Exercise objective
Write out all the data again, exactly.

--- Provided data Enclosed Below ---

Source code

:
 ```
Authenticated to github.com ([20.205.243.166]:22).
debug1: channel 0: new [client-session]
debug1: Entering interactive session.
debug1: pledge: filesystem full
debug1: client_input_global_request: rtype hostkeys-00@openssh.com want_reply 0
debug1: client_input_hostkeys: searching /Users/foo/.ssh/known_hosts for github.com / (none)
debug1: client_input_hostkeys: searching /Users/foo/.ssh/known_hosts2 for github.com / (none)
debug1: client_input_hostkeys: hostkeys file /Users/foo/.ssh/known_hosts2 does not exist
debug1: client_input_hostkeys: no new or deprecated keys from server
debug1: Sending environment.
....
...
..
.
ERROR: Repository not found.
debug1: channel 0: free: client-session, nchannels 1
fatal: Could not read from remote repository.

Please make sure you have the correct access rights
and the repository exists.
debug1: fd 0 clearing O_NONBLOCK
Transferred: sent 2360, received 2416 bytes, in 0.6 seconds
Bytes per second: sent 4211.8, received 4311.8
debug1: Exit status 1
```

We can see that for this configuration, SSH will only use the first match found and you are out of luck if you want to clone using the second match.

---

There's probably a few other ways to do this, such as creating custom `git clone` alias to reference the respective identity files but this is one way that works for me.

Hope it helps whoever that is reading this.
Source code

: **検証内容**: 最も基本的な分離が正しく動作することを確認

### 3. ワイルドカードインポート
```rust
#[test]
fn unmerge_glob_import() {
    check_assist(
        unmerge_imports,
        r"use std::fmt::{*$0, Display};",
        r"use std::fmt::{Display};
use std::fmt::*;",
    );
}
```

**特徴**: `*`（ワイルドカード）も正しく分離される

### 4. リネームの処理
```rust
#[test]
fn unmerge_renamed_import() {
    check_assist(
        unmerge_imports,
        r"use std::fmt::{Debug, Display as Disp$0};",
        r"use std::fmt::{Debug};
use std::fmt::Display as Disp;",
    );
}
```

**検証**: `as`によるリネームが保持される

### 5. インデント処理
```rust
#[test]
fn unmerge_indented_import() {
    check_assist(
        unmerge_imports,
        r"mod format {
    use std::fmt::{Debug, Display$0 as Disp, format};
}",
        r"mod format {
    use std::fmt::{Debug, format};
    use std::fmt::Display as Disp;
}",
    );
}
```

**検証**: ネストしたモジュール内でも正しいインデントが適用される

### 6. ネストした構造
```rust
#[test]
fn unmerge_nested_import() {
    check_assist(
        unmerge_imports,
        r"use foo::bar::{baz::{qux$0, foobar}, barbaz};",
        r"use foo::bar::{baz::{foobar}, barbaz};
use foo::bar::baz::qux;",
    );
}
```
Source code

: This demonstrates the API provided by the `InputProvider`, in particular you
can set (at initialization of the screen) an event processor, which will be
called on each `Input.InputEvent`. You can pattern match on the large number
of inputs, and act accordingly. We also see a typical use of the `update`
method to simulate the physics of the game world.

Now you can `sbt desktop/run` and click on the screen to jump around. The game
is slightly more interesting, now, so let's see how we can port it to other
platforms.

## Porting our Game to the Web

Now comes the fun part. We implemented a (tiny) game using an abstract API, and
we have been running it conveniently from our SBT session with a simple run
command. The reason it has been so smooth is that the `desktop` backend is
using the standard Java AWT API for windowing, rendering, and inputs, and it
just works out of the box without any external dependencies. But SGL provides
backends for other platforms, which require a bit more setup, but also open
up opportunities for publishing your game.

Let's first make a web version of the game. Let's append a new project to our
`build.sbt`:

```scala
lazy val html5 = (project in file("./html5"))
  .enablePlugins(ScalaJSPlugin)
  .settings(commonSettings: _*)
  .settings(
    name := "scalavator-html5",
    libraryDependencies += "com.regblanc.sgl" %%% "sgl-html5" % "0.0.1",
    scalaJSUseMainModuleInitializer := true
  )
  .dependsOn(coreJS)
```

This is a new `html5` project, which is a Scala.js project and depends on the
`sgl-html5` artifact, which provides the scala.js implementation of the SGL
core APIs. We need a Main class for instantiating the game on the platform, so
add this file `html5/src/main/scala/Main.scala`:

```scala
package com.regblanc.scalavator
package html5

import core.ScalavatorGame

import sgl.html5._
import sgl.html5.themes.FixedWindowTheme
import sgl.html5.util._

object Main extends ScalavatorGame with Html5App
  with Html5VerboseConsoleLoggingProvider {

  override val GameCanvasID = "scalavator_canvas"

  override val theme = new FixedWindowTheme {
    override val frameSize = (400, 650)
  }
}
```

--- End of Enclosed Provided data ---

Your response
Source code

:
 ```
Authenticated to github.com ([20.205.243.166]:22).
debug1: channel 0: new [client-session]
debug1: Entering interactive session.
debug1: pledge: filesystem full
debug1: client_input_global_request: rtype hostkeys-00@openssh.com want_reply 0
debug1: client_input_hostkeys: searching /Users/foo/.ssh/known_hosts for github.com / (none)
debug1: client_input_hostkeys: searching /Users/foo/.ssh/known_hosts2 for github.com / (none)
debug1: client_input_hostkeys: hostkeys file /Users/foo/.ssh/known_hosts2 does not exist
debug1: client_input_hostkeys: no new or deprecated keys from server
debug1: Sending environment.
....
...
..
.
ERROR: Repository not found.
debug1: channel 0: free: client-session, nchannels 1
fatal: Could not read from remote repository.

Please make sure you have the correct access rights
and the repository exists.
debug1: fd 0 clearing O_NONBLOCK
Transferred: sent 2360, received 2416 bytes, in 0.6 seconds
Bytes per second: sent 4211.8, received 4311.8
debug1: Exit status 1
```

We can see that for this configuration, SSH will only use the first match found and you are out of luck if you want to clone using the second match.

---

There's probably a few other ways to do this, such as creating custom `git clone` alias to reference the respective identity files but this is one way that works for me.

Hope it helps whoever that is reading this.
Source code

: **検証内容**: 最も基本的な分離が正しく動作することを確認

### 3. ワイルドカードインポート
```rust
#[test]
fn unmerge_glob_import() {
    check_assist(
        unmerge_imports,
        r"use std::fmt::{*$0, Display};",
        r"use std::fmt::{Display};
use std::fmt::*;",
    );
}
```

**特徴**: `*`（ワイルドカード）も正しく分離される

### 4. リネームの処理
```rust
#[test]
fn unmerge_renamed_import() {
    check_assist(
        unmerge_imports,
        r"use std::fmt::{Debug, Display as Disp$0};",
        r"use std::fmt::{Debug};
use std::fmt::Display as Disp;",
    );
}
```

**検証**: `as`によるリネームが保持される

### 5. インデント処理
```rust
#[test]
fn unmerge_indented_import() {
    check_assist(
        unmerge_imports,
        r"mod format {
    use std::fmt::{Debug, Display$0 as Disp, format};
}",
        r"mod format {
    use std::fmt::{Debug, format};
    use std::fmt::Display as Disp;
}",
    );
}
```

**検証**: ネストしたモジュール内でも正しいインデントが適用される

### 6. ネストした構造
```rust
#[test]
fn unmerge_nested_import() {
    check_assist(
        unmerge_imports,
        r"use foo::bar::{baz::{qux$0, foobar}, barbaz};",
        r"use foo::bar::{baz::{foobar}, barbaz};
use foo::bar::baz::qux;",
    );
}
```
Source code

: This demonstrates the API provided by the `InputProvider`, in particular you
can set (at initialization of the screen) an event processor, which will be
called on each `Input.InputEvent`. You can pattern match on the large number
of inputs, and act accordingly. We also see a typical use of the `update`
method to simulate the physics of the game world.

Now you can `sbt desktop/run` and click on the screen to jump around. The game
is slightly more interesting, now, so let's see how we can port it to other
platforms.

## Porting our Game to the Web

Now comes the fun part. We implemented a (tiny) game using an abstract API, and
we have been running it conveniently from our SBT session with a simple run
command. The reason it has been so smooth is that the `desktop` backend is
using the standard Java AWT API for windowing, rendering, and inputs, and it
just works out of the box without any external dependencies. But SGL provides
backends for other platforms, which require a bit more setup, but also open
up opportunities for publishing your game.

Let's first make a web version of the game. Let's append a new project to our
`build.sbt`:

```scala
lazy val html5 = (project in file("./html5"))
  .enablePlugins(ScalaJSPlugin)
  .settings(commonSettings: _*)
  .settings(
    name := "scalavator-html5",
    libraryDependencies += "com.regblanc.sgl" %%% "sgl-html5" % "0.0.1",
    scalaJSUseMainModuleInitializer := true
  )
  .dependsOn(coreJS)
```

This is a new `html5` project, which is a Scala.js project and depends on the
`sgl-html5` artifact, which provides the scala.js implementation of the SGL
core APIs. We need a Main class for instantiating the game on the platform, so
add this file `html5/src/main/scala/Main.scala`:

```scala
package com.regblanc.scalavator
package html5

import core.ScalavatorGame

import sgl.html5._
import sgl.html5.themes.FixedWindowTheme
import sgl.html5.util._

object Main extends ScalavatorGame with Html5App
  with Html5VerboseConsoleLoggingProvider {

  override val GameCanvasID = "scalavator_canvas"

  override val theme = new FixedWindowTheme {
    override val frameSize = (400, 650)
  }
}
```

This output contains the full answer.